● WHAT NEEDS TO BE DONE
For the data that follows, print the line with "left shoulder: (27, 92)", the line with "left elbow: (958, 523)", and all lines between them, exactly as they stand. Omit pictures and add nothing.

*** Opening EXERCISE DATA ***

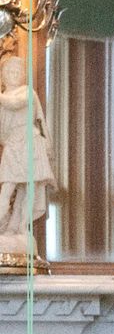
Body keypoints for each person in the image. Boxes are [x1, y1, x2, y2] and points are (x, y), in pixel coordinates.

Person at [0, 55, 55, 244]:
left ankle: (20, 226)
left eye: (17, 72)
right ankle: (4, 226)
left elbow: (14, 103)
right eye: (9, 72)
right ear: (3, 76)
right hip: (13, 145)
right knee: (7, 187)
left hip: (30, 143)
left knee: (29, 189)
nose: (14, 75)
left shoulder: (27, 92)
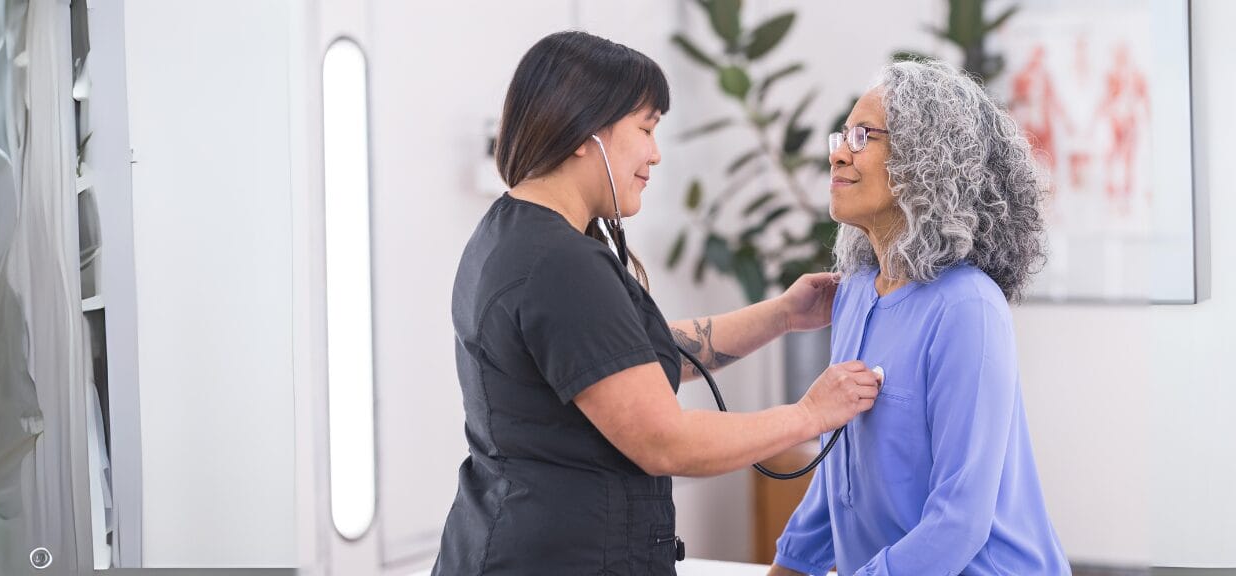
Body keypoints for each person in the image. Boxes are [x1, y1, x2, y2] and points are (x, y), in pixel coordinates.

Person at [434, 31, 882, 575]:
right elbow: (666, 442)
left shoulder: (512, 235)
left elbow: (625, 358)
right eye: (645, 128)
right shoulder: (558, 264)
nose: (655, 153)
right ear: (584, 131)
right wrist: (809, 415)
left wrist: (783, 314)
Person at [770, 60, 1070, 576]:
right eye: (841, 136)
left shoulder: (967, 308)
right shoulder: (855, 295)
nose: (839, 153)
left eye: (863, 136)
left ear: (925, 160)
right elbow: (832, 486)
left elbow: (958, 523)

*** Closing EXERCISE DATA ***
*** Opening EXERCISE DATA ***

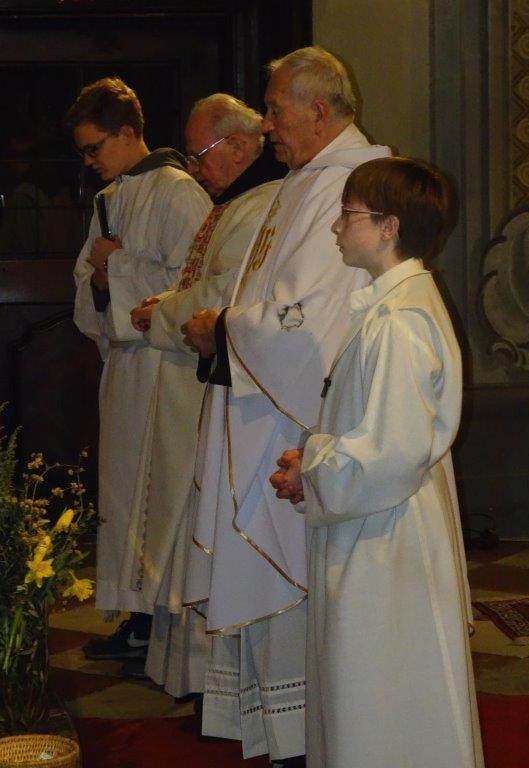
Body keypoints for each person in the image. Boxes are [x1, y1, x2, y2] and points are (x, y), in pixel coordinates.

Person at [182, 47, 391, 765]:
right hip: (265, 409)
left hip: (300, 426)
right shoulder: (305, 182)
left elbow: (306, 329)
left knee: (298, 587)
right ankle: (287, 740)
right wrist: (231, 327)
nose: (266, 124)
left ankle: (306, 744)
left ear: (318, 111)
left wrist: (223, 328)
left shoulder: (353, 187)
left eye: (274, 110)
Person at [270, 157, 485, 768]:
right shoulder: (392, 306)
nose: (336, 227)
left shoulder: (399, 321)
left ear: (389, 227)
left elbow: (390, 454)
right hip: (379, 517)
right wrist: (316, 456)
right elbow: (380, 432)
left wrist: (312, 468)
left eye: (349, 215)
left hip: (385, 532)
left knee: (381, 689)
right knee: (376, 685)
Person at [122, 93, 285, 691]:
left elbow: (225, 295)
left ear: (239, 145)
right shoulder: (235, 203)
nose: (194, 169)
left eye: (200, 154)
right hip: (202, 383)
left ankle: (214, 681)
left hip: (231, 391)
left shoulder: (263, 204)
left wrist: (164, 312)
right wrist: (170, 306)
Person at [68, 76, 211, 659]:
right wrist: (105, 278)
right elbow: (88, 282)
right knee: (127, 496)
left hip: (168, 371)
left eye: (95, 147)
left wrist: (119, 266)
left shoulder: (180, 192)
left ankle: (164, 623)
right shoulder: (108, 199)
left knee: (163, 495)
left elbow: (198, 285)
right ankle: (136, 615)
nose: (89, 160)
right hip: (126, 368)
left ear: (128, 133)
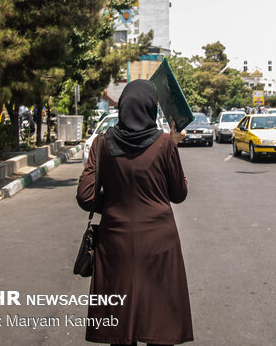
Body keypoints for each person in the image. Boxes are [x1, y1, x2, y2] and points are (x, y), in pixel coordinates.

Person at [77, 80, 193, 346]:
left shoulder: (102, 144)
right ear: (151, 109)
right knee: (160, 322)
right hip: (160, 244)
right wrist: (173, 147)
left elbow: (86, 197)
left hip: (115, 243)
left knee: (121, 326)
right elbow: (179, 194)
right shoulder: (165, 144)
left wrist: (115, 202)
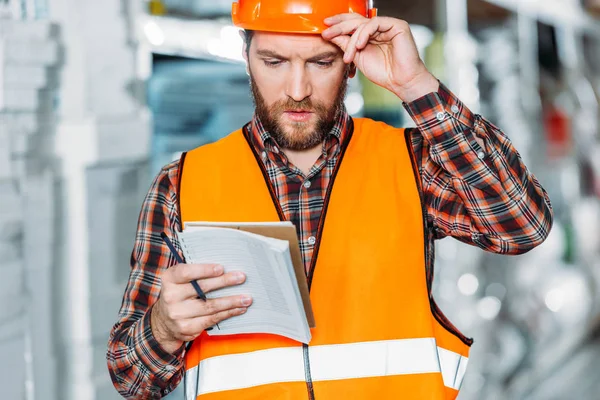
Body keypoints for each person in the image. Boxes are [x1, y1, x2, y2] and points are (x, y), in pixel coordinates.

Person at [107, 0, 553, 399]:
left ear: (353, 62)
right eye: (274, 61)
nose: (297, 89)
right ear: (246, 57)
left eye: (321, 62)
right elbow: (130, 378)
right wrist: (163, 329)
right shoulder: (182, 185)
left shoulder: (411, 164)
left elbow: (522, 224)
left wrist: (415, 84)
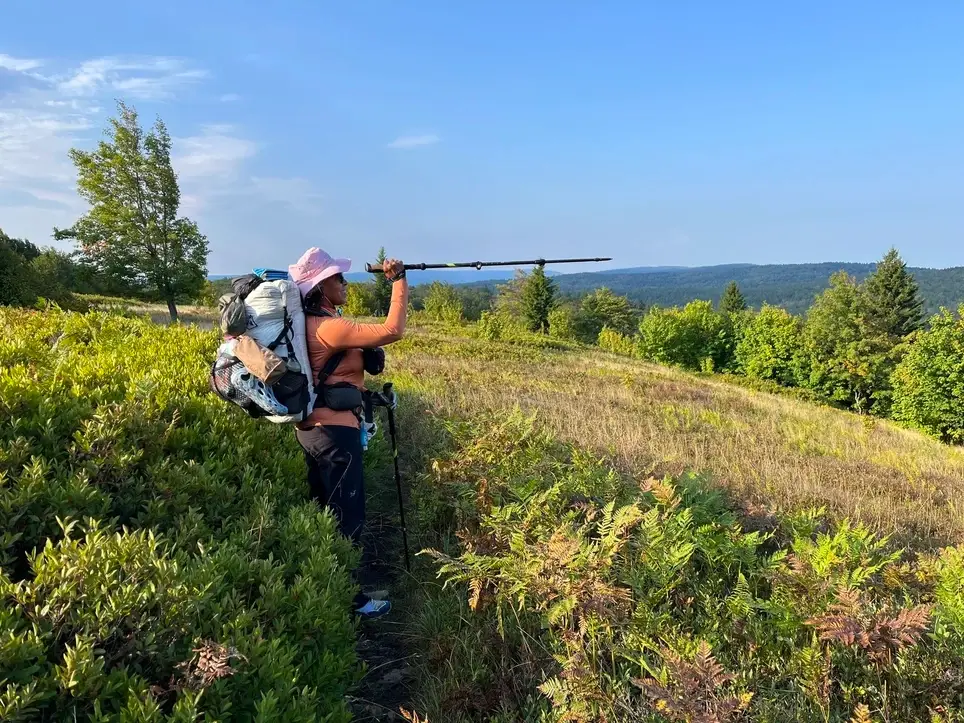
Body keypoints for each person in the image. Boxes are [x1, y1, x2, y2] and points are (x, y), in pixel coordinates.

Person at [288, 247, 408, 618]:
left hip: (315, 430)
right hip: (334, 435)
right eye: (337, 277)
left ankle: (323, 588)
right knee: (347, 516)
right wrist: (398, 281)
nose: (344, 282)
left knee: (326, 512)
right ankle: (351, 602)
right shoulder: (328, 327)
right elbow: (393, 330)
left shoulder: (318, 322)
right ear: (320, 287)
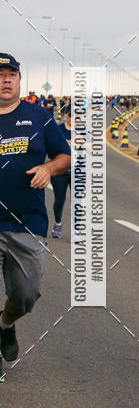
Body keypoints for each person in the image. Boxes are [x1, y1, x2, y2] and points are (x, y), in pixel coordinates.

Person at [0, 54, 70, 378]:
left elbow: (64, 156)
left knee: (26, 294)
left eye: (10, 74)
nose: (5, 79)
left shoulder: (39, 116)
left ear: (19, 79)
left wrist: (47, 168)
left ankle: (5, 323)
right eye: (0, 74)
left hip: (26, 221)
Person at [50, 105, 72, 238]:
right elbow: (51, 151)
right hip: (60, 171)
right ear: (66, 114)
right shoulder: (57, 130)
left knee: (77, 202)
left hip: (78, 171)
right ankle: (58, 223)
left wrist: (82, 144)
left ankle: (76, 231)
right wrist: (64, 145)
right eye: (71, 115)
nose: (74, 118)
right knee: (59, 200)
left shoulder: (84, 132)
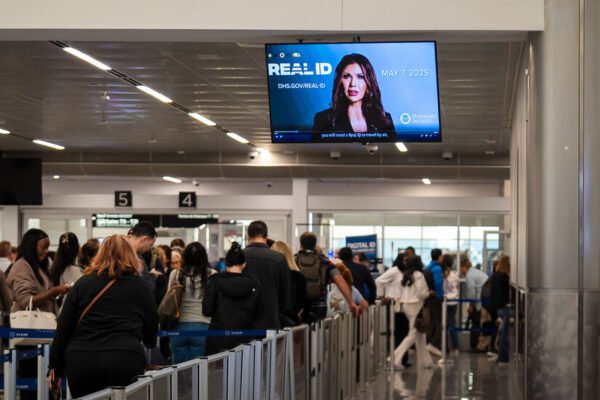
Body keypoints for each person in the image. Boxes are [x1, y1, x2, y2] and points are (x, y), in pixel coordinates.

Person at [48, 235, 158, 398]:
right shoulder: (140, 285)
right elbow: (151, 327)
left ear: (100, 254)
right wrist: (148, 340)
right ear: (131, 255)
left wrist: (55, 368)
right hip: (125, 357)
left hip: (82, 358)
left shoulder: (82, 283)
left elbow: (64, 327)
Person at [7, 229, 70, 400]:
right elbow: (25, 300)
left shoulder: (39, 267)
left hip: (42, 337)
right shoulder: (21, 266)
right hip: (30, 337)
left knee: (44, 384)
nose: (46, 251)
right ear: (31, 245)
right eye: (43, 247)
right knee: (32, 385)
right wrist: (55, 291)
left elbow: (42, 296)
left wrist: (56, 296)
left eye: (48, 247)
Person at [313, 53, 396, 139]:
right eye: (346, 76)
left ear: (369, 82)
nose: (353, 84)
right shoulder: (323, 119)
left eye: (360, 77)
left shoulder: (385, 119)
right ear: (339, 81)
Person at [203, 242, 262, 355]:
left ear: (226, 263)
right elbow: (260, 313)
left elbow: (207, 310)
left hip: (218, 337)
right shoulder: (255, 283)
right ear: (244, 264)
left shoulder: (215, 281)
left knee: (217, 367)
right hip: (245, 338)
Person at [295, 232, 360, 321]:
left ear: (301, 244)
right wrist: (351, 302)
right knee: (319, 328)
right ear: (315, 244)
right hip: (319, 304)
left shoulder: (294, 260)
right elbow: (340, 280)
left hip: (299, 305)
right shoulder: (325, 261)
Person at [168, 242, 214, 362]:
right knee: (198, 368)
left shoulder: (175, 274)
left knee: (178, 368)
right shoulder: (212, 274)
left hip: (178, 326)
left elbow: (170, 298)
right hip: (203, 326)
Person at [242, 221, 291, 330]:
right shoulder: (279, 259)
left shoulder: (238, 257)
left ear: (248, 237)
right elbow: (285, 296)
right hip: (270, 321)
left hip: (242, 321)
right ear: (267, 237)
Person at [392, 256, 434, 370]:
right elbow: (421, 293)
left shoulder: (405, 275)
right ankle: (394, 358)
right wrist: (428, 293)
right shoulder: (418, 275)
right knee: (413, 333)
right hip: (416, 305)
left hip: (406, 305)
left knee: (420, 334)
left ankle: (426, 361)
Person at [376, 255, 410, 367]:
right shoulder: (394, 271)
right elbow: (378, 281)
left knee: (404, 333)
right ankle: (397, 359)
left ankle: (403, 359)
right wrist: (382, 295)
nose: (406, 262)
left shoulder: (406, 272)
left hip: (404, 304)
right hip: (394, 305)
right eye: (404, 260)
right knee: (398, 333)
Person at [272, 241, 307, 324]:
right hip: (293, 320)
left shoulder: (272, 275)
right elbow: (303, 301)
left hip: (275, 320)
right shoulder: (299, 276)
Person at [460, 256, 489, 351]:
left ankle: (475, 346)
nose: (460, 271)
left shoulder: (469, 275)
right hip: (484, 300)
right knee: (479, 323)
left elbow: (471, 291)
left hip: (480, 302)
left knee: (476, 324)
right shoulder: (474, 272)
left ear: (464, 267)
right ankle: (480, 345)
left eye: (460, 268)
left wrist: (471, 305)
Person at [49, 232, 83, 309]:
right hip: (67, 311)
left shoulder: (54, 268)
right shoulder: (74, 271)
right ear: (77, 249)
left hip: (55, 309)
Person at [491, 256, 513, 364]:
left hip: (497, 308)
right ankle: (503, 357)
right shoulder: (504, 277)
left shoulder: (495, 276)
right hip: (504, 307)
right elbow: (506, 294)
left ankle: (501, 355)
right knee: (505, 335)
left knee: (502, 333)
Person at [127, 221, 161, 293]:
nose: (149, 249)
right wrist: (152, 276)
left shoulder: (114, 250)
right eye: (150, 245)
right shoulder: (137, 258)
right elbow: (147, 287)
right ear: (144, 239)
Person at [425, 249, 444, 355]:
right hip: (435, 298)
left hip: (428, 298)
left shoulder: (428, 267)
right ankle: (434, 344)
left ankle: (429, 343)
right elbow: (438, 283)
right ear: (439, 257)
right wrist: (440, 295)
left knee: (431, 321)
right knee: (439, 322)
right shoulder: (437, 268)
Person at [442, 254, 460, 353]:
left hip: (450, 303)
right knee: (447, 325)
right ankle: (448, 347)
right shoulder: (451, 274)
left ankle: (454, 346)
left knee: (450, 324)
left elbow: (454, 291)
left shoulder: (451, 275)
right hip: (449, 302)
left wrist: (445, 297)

*** Closing EXERCISE DATA ***

● EXERCISE ANSWER
left shoulder: (27, 92)
Body keypoints for each person in the image. Boxes are [x1, y1, x2, y2] and points are (x, y), in pixel coordinates.

Person at [434, 31, 882, 575]:
right elbow: (666, 442)
left shoulder: (512, 235)
left elbow: (625, 358)
right eye: (645, 128)
right shoulder: (558, 264)
nose: (655, 153)
right ear: (584, 131)
right wrist: (809, 415)
left wrist: (783, 314)
Person at [770, 60, 1070, 576]:
right eye: (841, 136)
left shoulder: (967, 308)
right shoulder: (855, 295)
nose: (839, 153)
left eye: (863, 136)
left ear: (925, 160)
right elbow: (832, 486)
left elbow: (958, 523)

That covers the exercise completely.